Dimon, who ran Bank One Corp before selling it to JPMorgan for $56.9 billion in 2004, has largely been on the deal making sidelines since replacing William Harrison as JPMorgan's chief executive at the end of 2005. Rivals Citigroup Inc , Bank of America Corp and Wachovia Corp have since each conducted one or more large mergers.

Dimon said a purchase would have to make business sense, be executed well, and carry a "right and fair" price that likely doesn't dilute earnings per share.

Dimon has said he would like to expand in Florida, where both banks have major presences, and California, where Washington Mutual is prominent.

JPMorgan has been hurt less by credit market turmoil than many of its peers, although its $2.97 billion fourth-quarter profit was down 34 percent from a year earlier.

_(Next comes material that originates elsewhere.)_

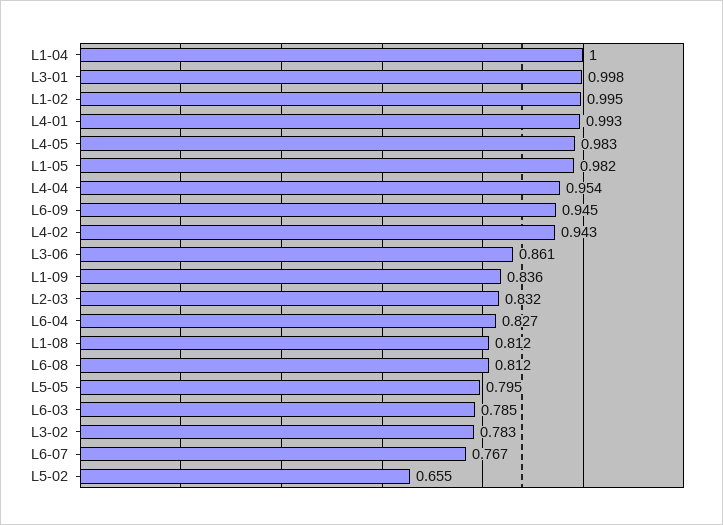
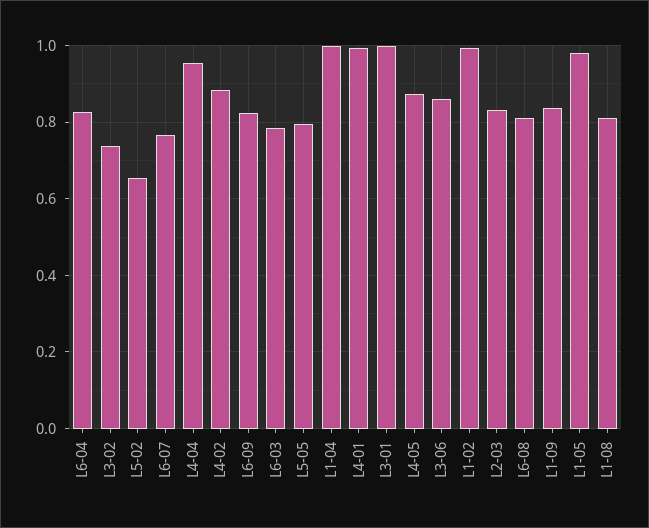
L4-05: 0.983 -> 0.88
L6-09: 0.945 -> 0.82
L4-02: 0.943 -> 0.88
L3-02: 0.783 -> 0.74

Through Wednesday, JPMorgan shares were up 10 percent since Dimon took over, versus declines of 45 percent at Citigroup, 8 percent at Bank of America, 35 percent at Wachovia, 22 percent at Merrill and 5 percent at Morgan Stanley.

Dimon said JPMorgan is expanding its balance sheet with subprime and "jumbo" mortgages, the latter of which are too large to be bought by Fannie Mae and Freddie Mac .

Less likely to recover is demand for complex debt such as collateralized debt obligations and a wide variety of mortgage- and asset-backed securities, where Dimon expects "materially reduced" issuance compared with earlier in the decade.

Even if credit markets recover, Dimon expects some products to disappear, including CDOs of CDOs and structured investment vehicles. Tight credit could weigh on JPMorgan's investment bank, which could face "a tough time" in 2008, he said.

In afternoon trading, JPMorgan shares rose 96 cents to $44.68 on the New York Stock Exchange.